▶ _Aim of the exercise_:
Exclude the pictures; give every entry again exactly as written.

(Exercise materials Opens)

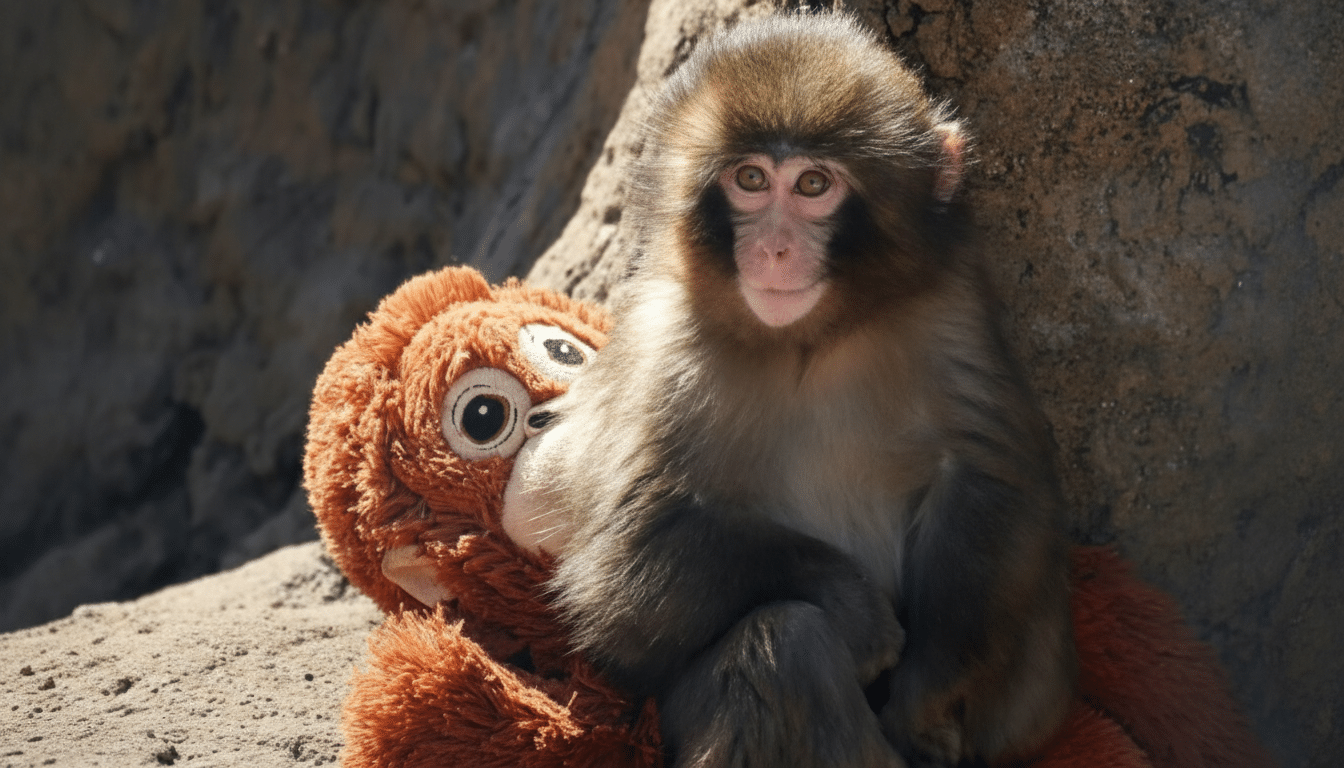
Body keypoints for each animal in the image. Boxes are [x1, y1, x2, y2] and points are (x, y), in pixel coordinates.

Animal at [517, 12, 1077, 768]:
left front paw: (929, 694)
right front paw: (854, 609)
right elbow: (624, 565)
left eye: (813, 185)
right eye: (751, 179)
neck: (810, 341)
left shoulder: (948, 308)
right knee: (784, 644)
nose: (775, 249)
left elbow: (989, 480)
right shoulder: (665, 346)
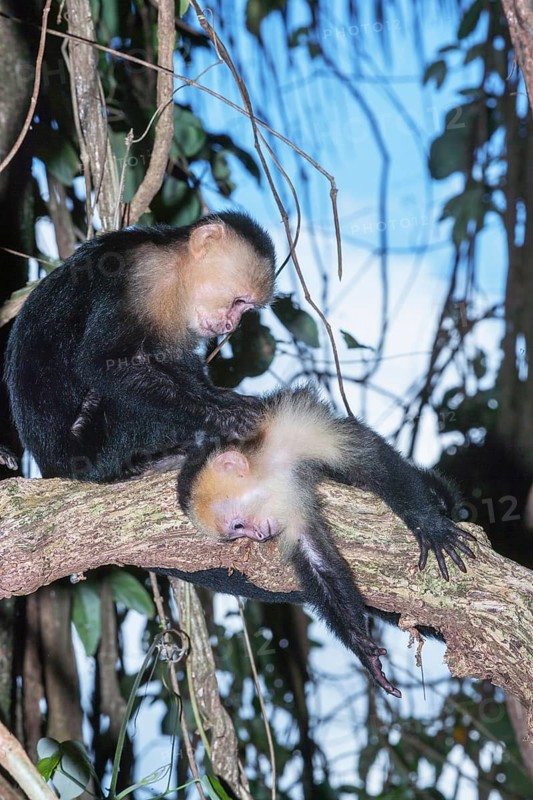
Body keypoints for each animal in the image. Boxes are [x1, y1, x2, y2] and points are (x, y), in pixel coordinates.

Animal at [4, 212, 276, 482]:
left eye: (245, 308)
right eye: (238, 301)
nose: (231, 324)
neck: (175, 270)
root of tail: (50, 465)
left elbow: (174, 363)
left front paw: (224, 398)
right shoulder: (143, 278)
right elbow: (102, 364)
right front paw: (223, 417)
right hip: (85, 447)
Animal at [177, 385, 476, 697]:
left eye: (238, 524)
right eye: (237, 532)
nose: (257, 536)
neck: (272, 474)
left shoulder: (291, 431)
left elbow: (370, 460)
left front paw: (428, 525)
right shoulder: (287, 512)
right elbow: (319, 563)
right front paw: (362, 649)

(Exercise materials Closes)

▶ _Finished exercise_:
Body keypoints for each animal in the image. Boxes are [x1, y1, x2, y2] and points are (x, y), in pixel coordinates.

Animal at [517, 12, 1077, 768]:
left front paw: (929, 694)
right front paw: (854, 609)
right elbow: (624, 565)
left eye: (813, 185)
right eye: (751, 179)
neck: (810, 341)
left shoulder: (948, 308)
right knee: (784, 644)
nose: (775, 249)
left elbow: (989, 480)
right shoulder: (665, 346)
Body keypoints for each animal in the image. Boxes are [x1, y1, x2, y2] and points are (x, y), in pixel coordinates.

Animal at [4, 212, 276, 482]:
left eye: (245, 308)
right eye: (238, 301)
nose: (231, 324)
neck: (175, 270)
root of tail: (50, 465)
left elbow: (174, 363)
left front paw: (224, 398)
right shoulder: (143, 278)
right elbow: (102, 364)
right front paw: (223, 417)
right hip: (85, 447)
Animal at [177, 385, 476, 697]:
left eye: (238, 524)
right eye: (237, 532)
nose: (257, 536)
neck: (272, 474)
left shoulder: (291, 431)
left elbow: (370, 460)
left front paw: (428, 525)
right shoulder: (287, 512)
right elbow: (319, 563)
right front paw: (362, 649)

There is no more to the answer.